Other names commonly used to identify the application are:

• Win32/Adonai;
• Win32/Adonai.A.Trojan;
• Backdoor.Win32.Celine;
• BackDoor-OY;
• Bck/Celine;
• Win32.Celine;
• Win32/Celine Trojan;

and Exploit.Win32.Adonai.

The AdPartner program is an adware that displays obtrusive pop-up ads.

The AdPartner application inserts search tools and browser helper objects to the Internet Explorer. It modifies the settings of the Web browser without asking for permission from the user. It shows advertisements frequently without any user intervention.

The AdPartner program installs itself into the victim’s computer without him knowing about it. Moreover, it does not offer a way for the user to uninstall it. The vx2x.nls file and the apslp.dll module are part of AdPartner, both of which gather information regarding the websites visited by the user, creating log files and then sending them to a particular computer.

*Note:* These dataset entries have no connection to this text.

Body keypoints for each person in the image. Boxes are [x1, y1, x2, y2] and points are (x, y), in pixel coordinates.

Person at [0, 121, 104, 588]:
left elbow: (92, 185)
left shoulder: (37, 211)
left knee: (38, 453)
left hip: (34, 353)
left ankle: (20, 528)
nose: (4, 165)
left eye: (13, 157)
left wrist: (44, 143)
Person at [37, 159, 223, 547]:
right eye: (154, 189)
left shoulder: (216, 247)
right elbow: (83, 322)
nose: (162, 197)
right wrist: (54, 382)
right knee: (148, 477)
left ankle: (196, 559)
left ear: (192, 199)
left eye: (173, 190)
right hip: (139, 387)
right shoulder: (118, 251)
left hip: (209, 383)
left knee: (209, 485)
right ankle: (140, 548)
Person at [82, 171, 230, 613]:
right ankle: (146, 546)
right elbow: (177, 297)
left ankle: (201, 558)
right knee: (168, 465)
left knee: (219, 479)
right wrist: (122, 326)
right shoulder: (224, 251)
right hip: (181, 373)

This adware is also a Layered Socket Provider (LSP) that monitors all Internet traffic to and from the victim’s computer. The aplsp.dll component attempts to inject itself into the TCP/IP stack through the application of the Winsock API. The AdPartner program then processes all Internet traffic and submits a report to another computer connected to the Internet for analysis of the user’s interests for a more effective and targeted advertising through unsolicited e-mail.

The effects of the AdPartner program on the infected computer and its user may result to sudden appearances of exasperating ads on the screen while the user is surfing the Web.  There may also be a reduction of the user’s productivity as a result of these disturbing ads because the user has to click on a pop-up ad to shut it down every time it appears.

The program is capable of slowing down the computer’s speed in processing legitimate programs, thereby causing further reduction in productivity. There is also a bigger possibility that a cyber criminal would exploit the capability of AdPartner to track the user’s activities for criminal pursuits such as theft and blackmail. The registry key of the Winsock catalog may also be corrupted if the user attempts to unregistered this adware and does it improperly.